> _EXERCISE GOAL_
Repeat every record exactly, omitting the pictures.

> _INFORMATION_
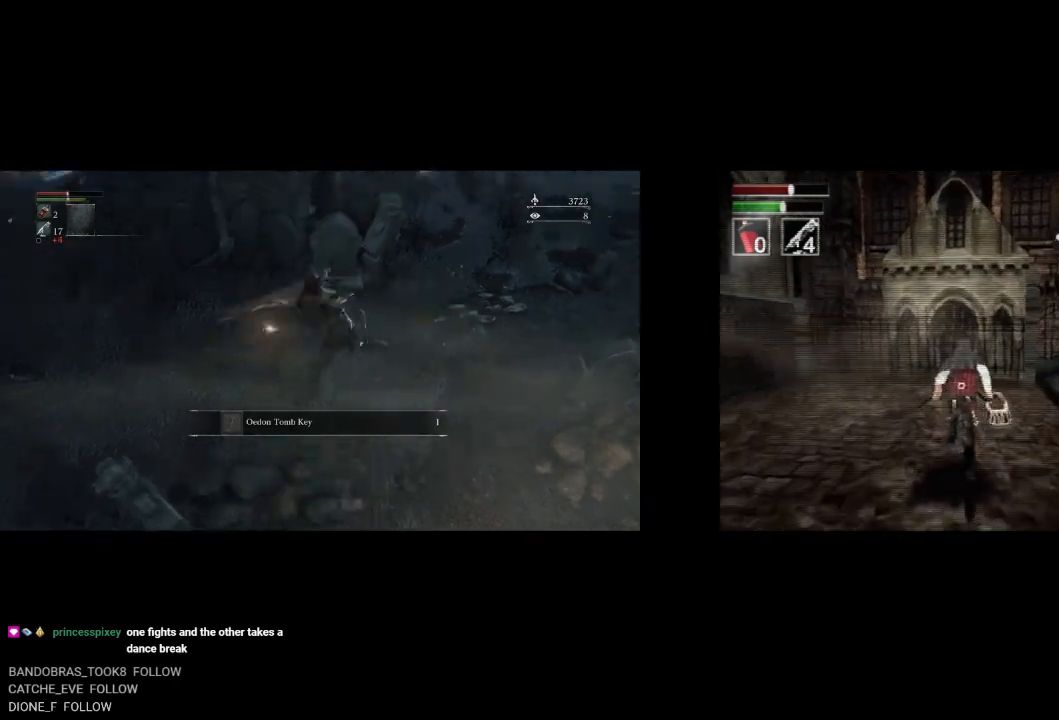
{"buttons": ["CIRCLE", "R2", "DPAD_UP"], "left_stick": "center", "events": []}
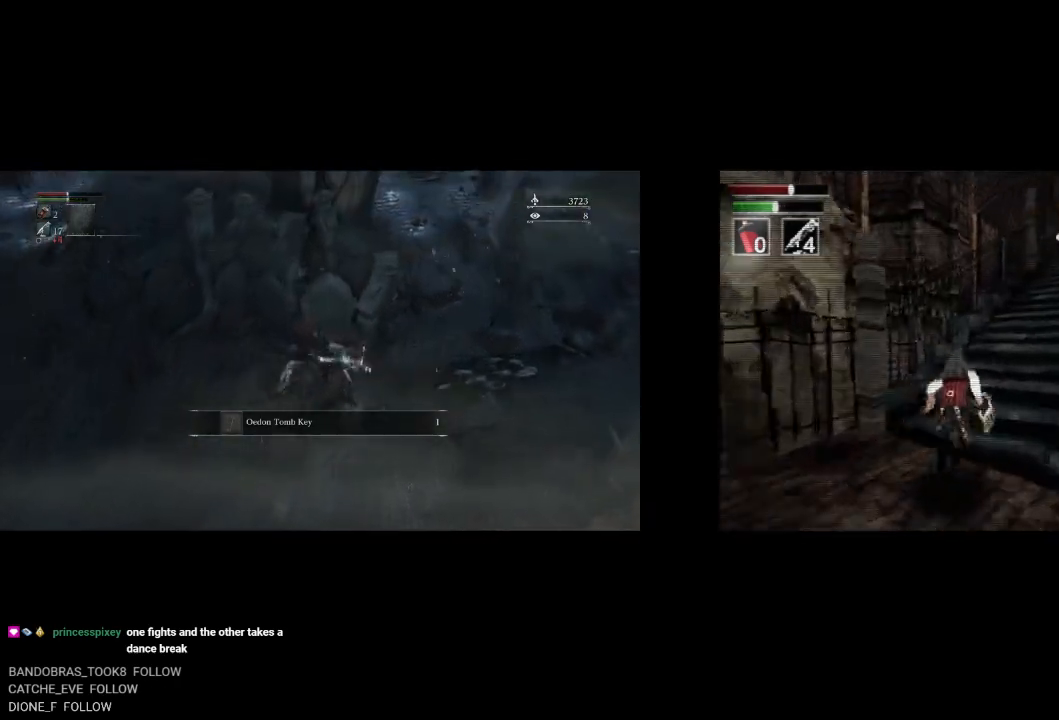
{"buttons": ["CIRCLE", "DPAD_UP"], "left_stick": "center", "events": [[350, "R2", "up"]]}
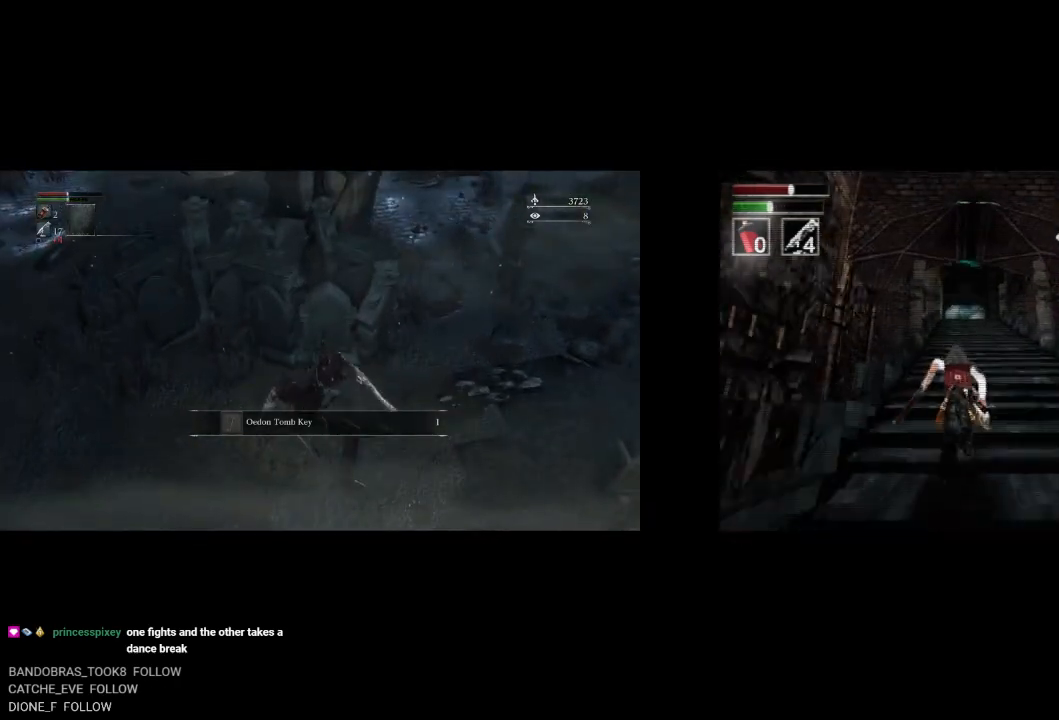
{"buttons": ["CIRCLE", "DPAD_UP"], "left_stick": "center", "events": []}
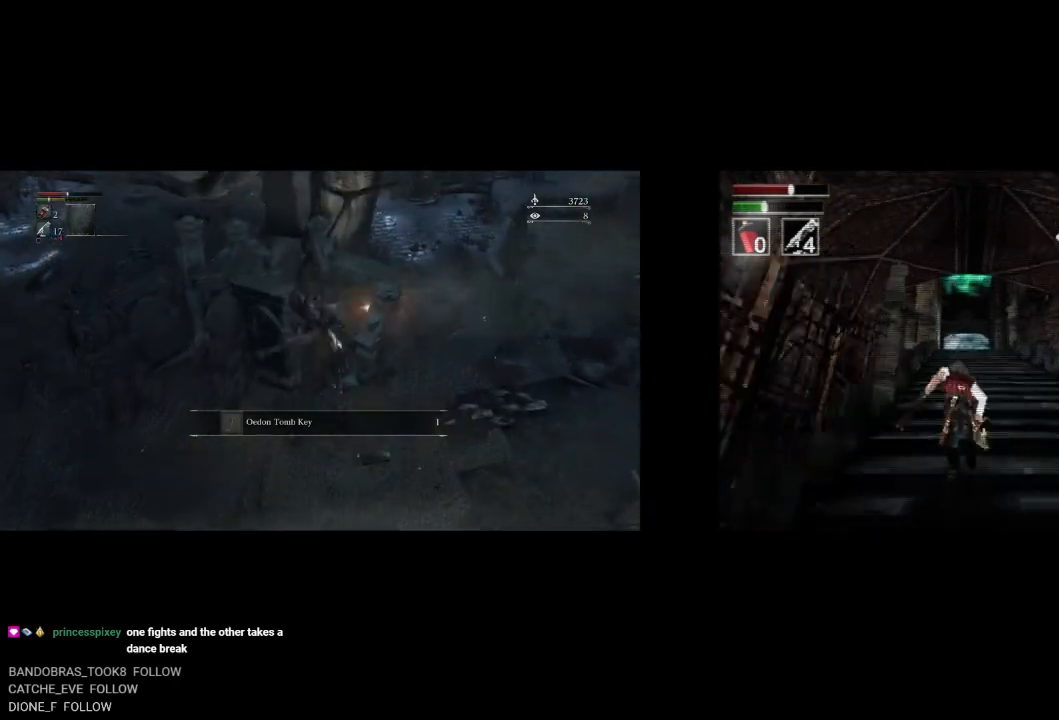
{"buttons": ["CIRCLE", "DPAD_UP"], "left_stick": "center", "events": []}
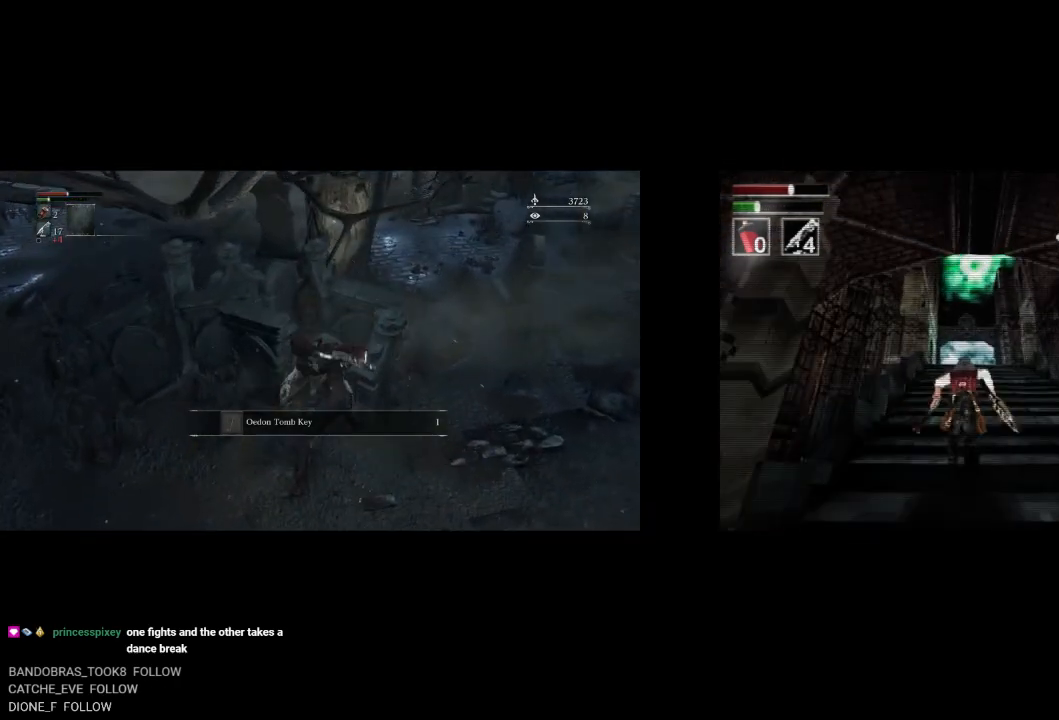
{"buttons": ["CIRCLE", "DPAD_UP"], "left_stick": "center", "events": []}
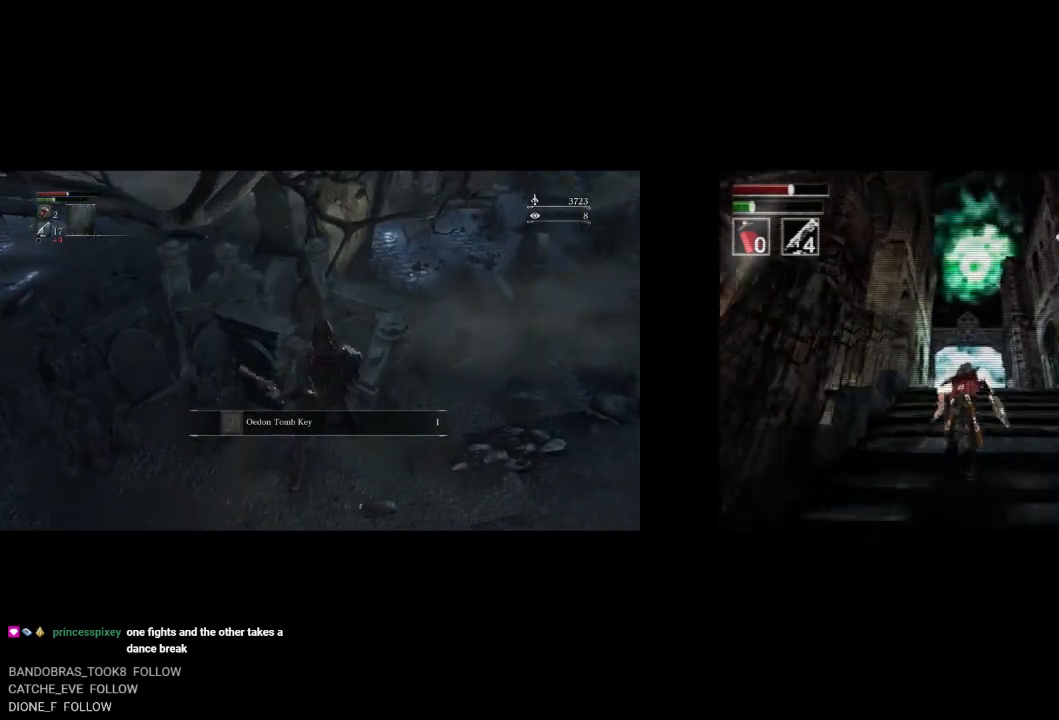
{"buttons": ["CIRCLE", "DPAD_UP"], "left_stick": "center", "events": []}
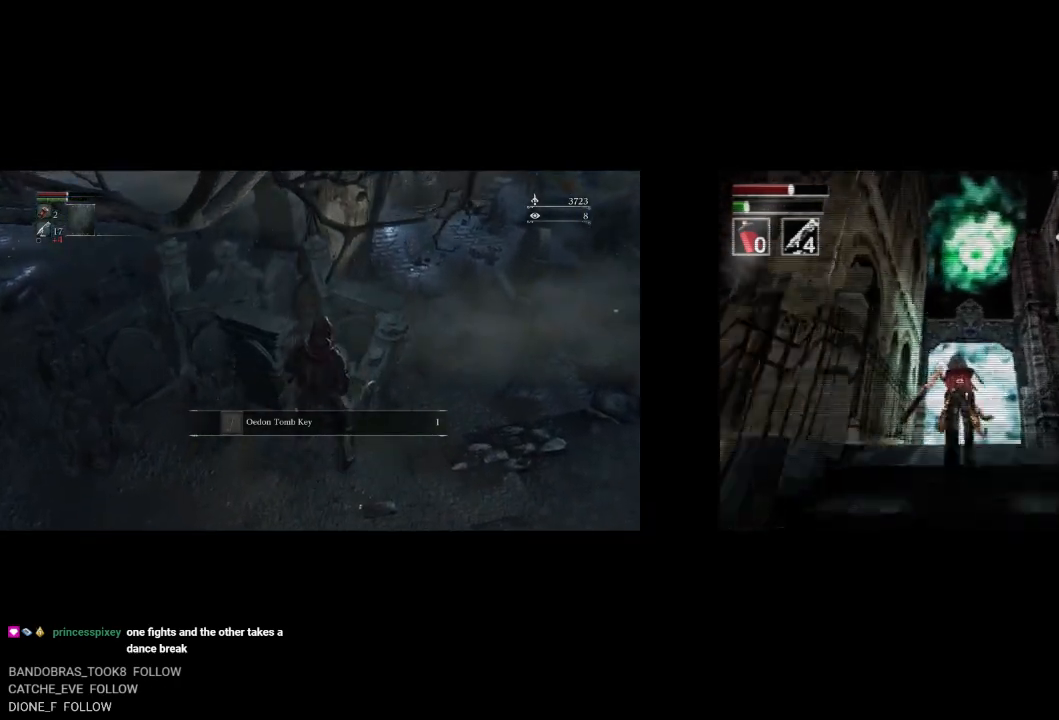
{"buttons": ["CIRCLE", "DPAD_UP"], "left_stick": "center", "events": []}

> _RESPONSE TO THE EXERCISE_
{"buttons": ["CIRCLE", "R2", "DPAD_UP"], "left_stick": "center", "events": []}
{"buttons": ["CIRCLE", "DPAD_UP"], "left_stick": "center", "events": [[350, "R2", "up"]]}
{"buttons": ["CIRCLE", "DPAD_UP"], "left_stick": "center", "events": []}
{"buttons": ["CIRCLE", "DPAD_UP"], "left_stick": "center", "events": []}
{"buttons": ["CIRCLE", "DPAD_UP"], "left_stick": "center", "events": []}
{"buttons": ["CIRCLE", "DPAD_UP"], "left_stick": "center", "events": []}
{"buttons": ["CIRCLE", "DPAD_UP"], "left_stick": "center", "events": []}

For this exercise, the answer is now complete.